Novel protein kinase inhibitor TT-00420 inhibits gallbladder cancer by inhibiting JNK/JUN-mediated signaling pathway.

Abstract

This study aimed to investigate the efficiency of our chemically synthesized TT-00420, a novel spectrum-selective multiple protein kinase inhibitor, in cultured cells and animal models of gallbladder cancer (GBC) and explore its potential mechanism. Multiple GBC models were established to assess the anti-tumor efficiency, toxicity, and pharmacokinetics of TT-00420. Integrated transcriptomic, proteomic and phosphoproteomic analysis was conducted to identify potential downstream effectors of TT-00420. Western blotting, qRT-PCR, nuclear-cytoplasm separation, and immunofluorescence were performed to confirm the multi-omic results and explore the molecular mechanism of TT-00420. Immunohistochemistry was used to detect FGFR1 and p-FGFR1 expression levels in GBC samples. Autodock software was utilized to investigate the potential binding mode between the TT-00420 and the human FGFR1. We found that TT-00420 exerted potent growth inhibition of GBC cell lines and multiple xenograft models.
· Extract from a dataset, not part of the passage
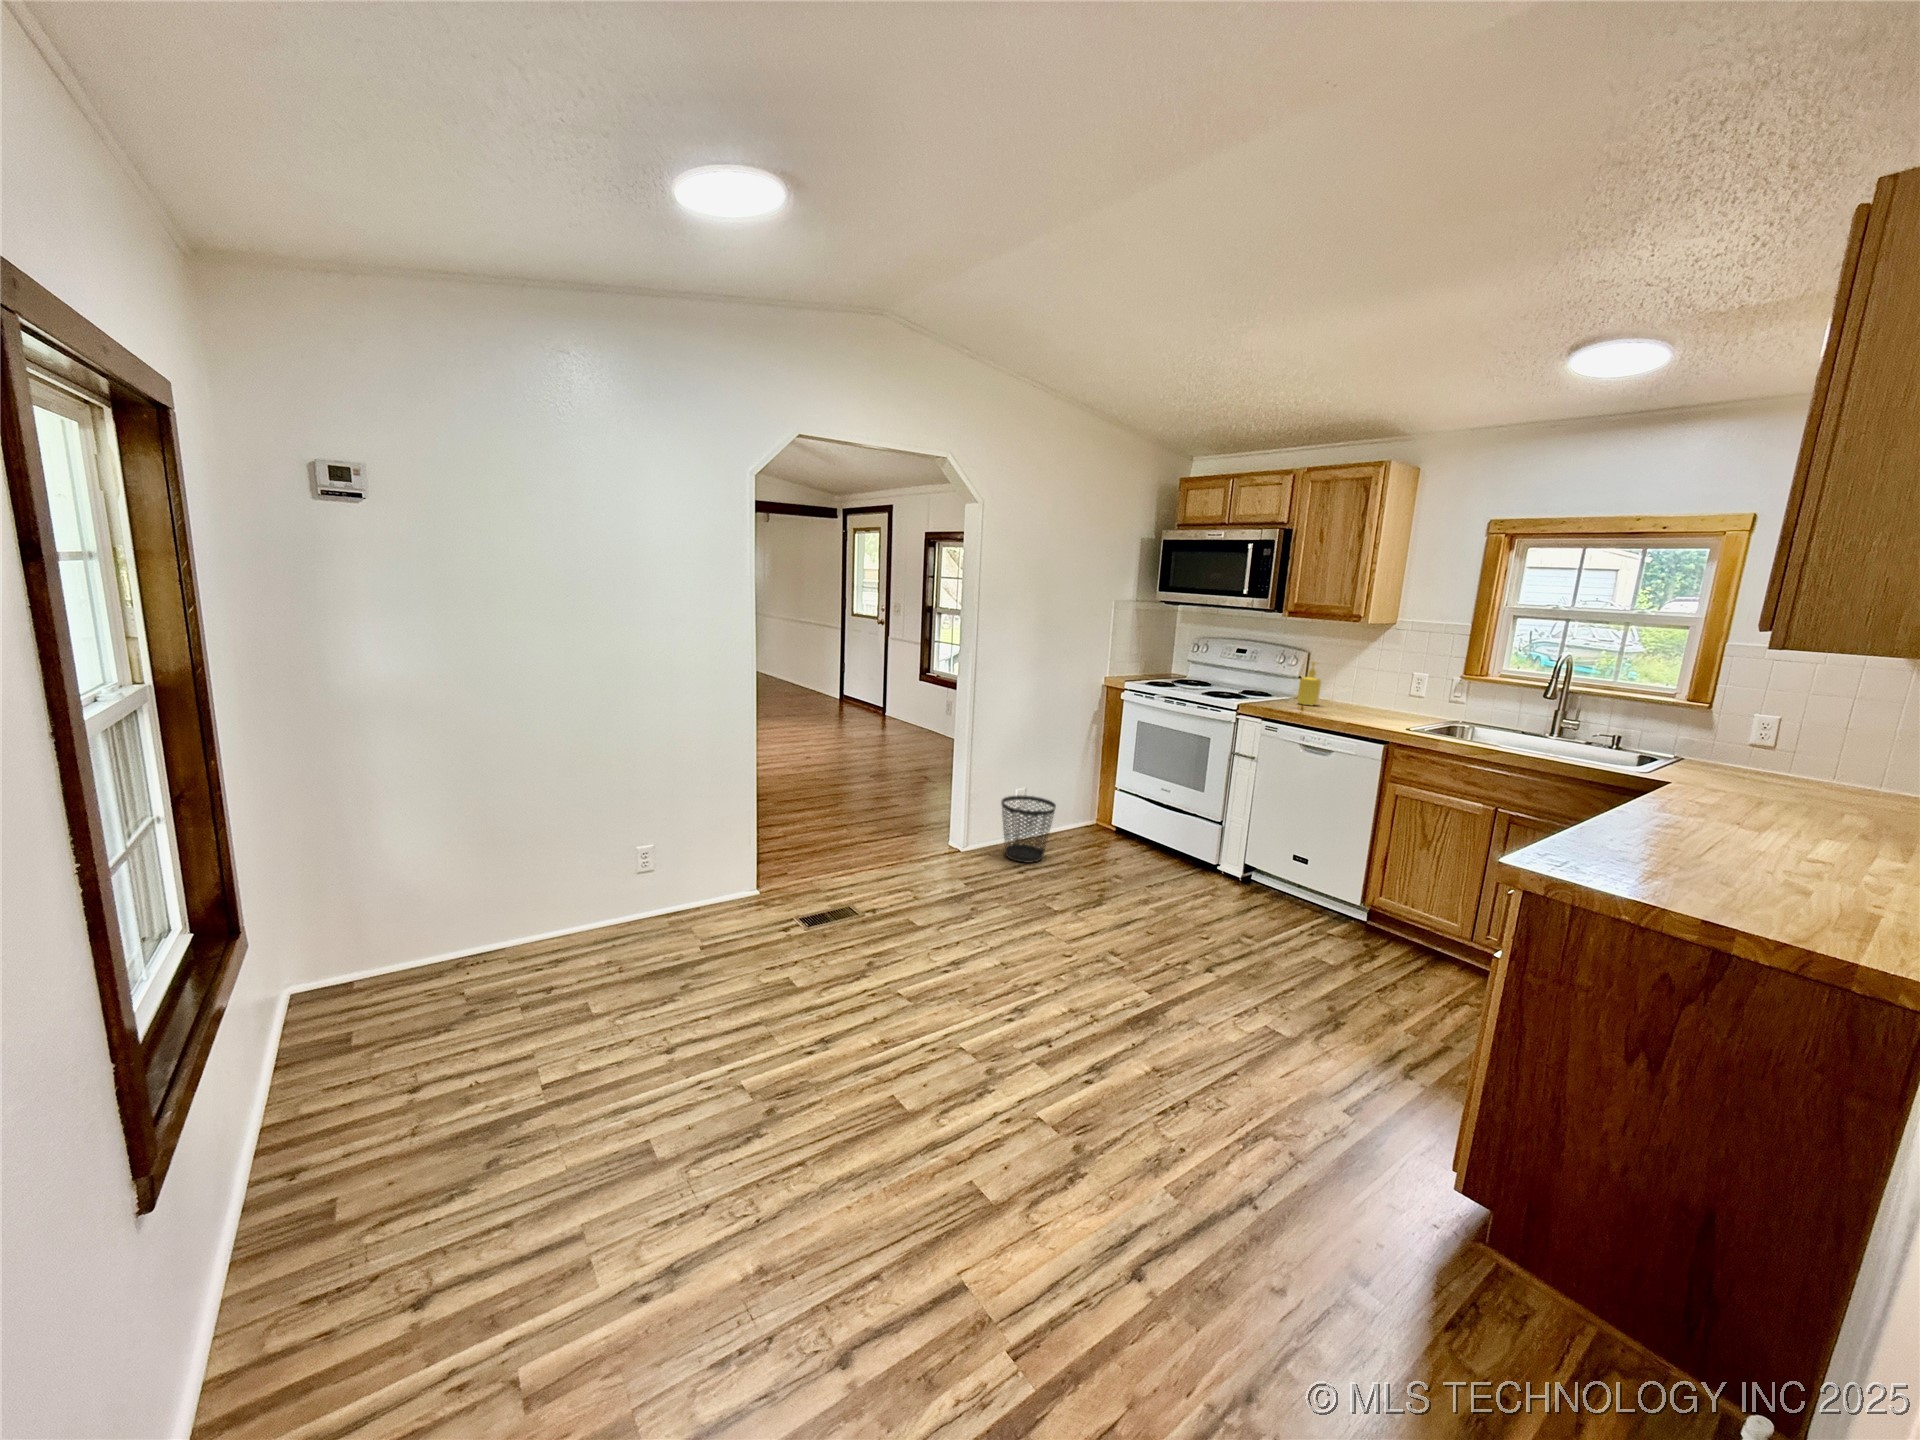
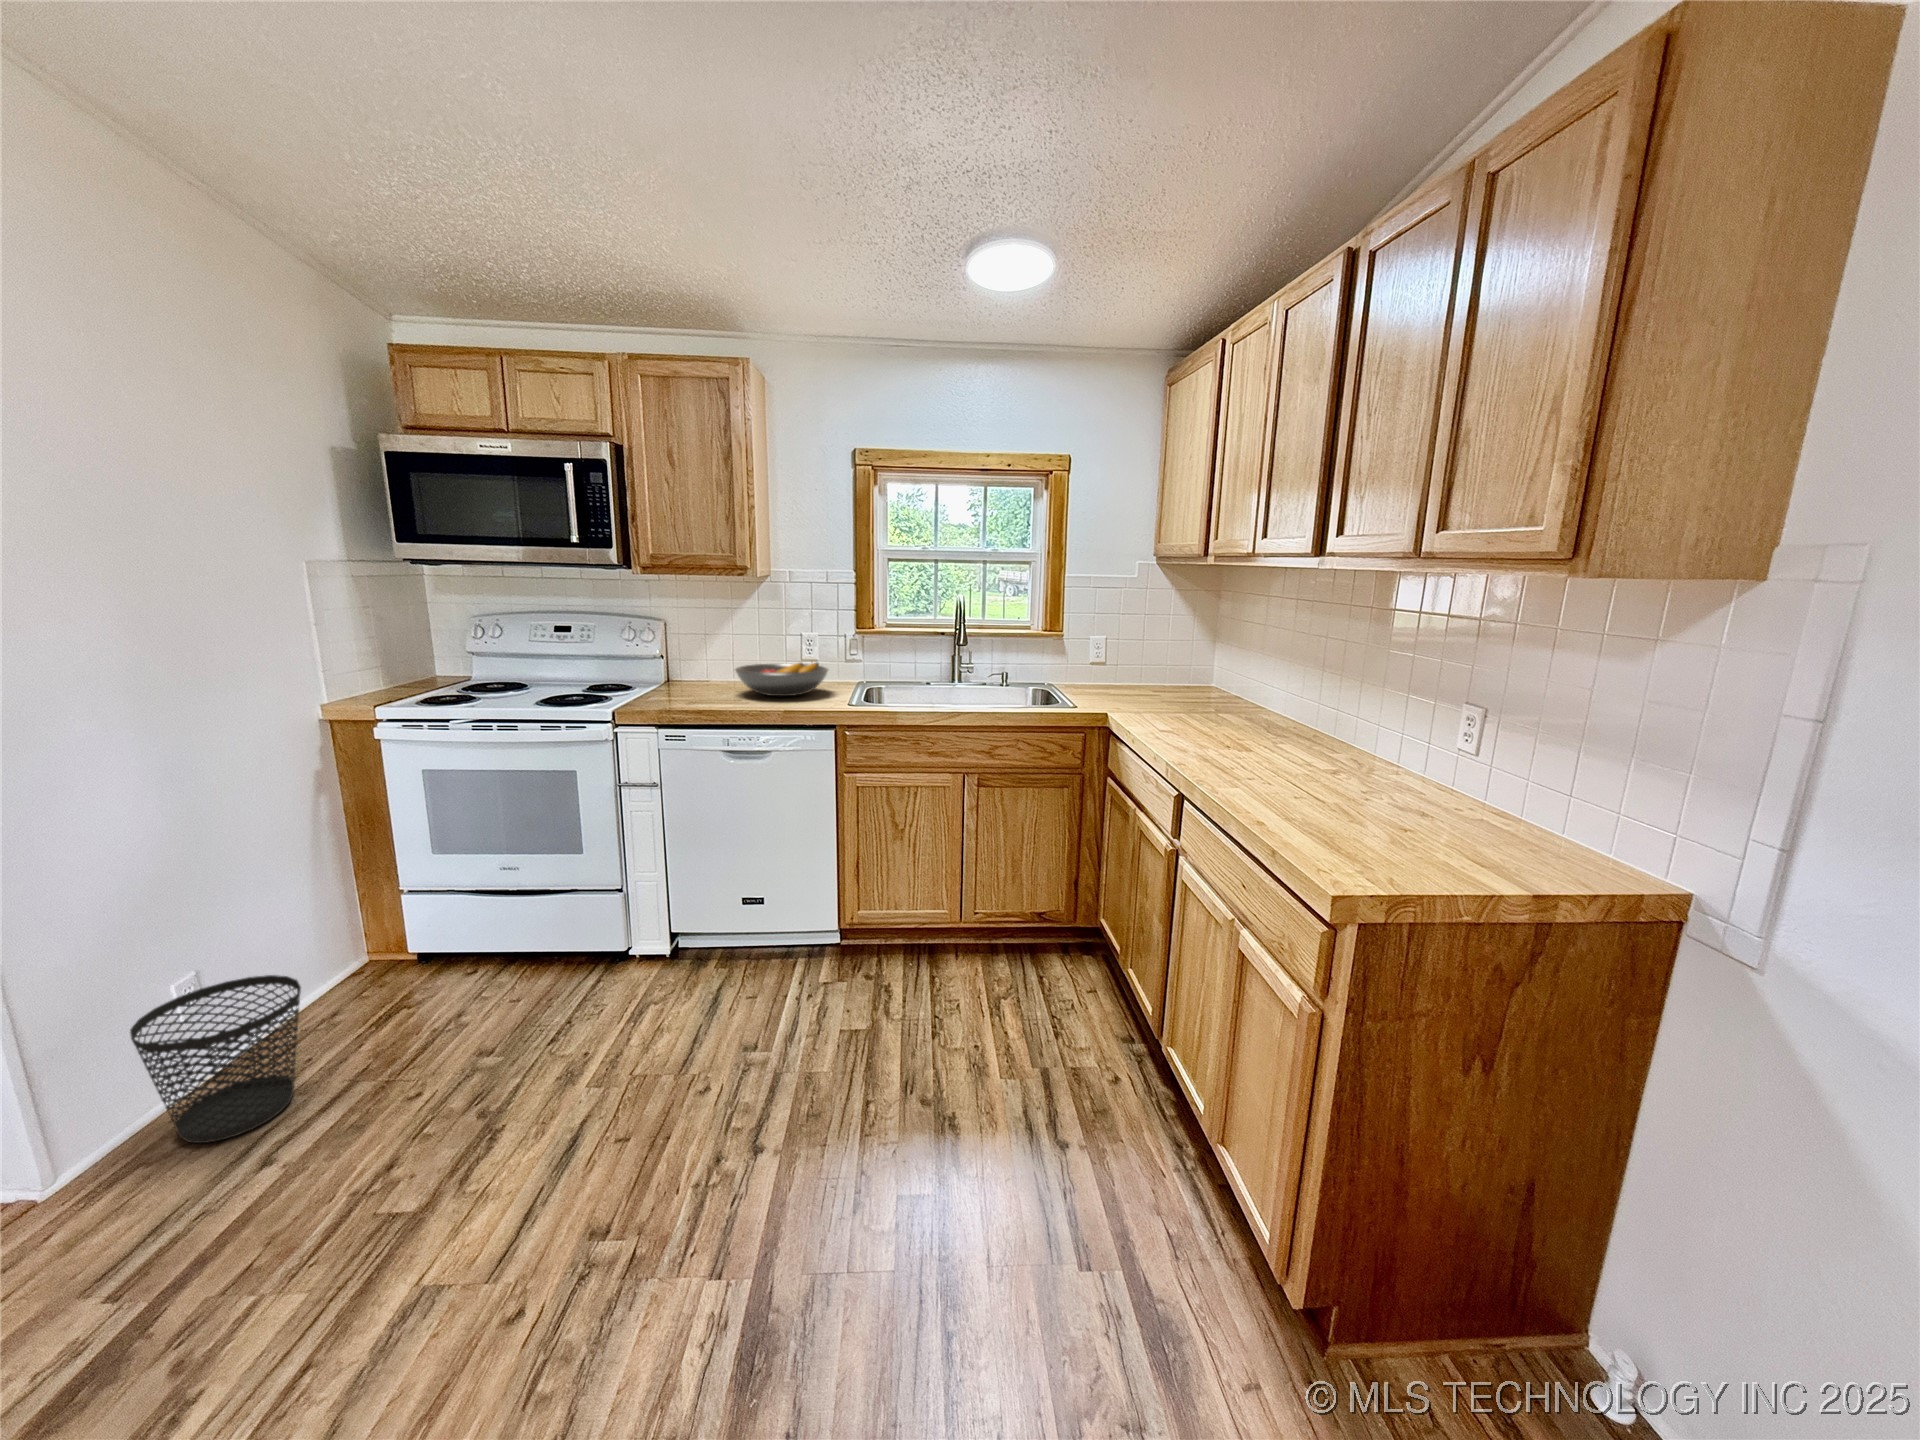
soap dispenser: present [1297,662,1321,705] -> none [680,634,708,692]
fruit bowl: none [1333,690,1415,719] -> present [735,662,828,696]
Treatment of mice with 15mg/kg TT-00420 via gavage displayed a half-life of 1.8h in the blood and rapid distribution to the liver, kidneys, lungs, spleen, and tumors at 0.25h, but no toxicity to these organs over 2weeks. Multi-omic analysis revealed c-Jun as a potential downstream effector after TT-00420 treatment. Mechanistically, TT-00420 showed rigorous ability to block FGFR1 and its downstream JNK-JUN (S63/S73) signaling pathway, and induce c-Jun S243-dependent MEK/ERK reactivation, leading to FASLG-dependent tumor cell death. Finally, we found that FGFR1 and p-FGFR1 expression was elevated in GBC patients and these levels correlated with decreased patient survival. TT-00420 shows potent antitumor efficacy and may serve as a novel agent to improve GBC prognosis.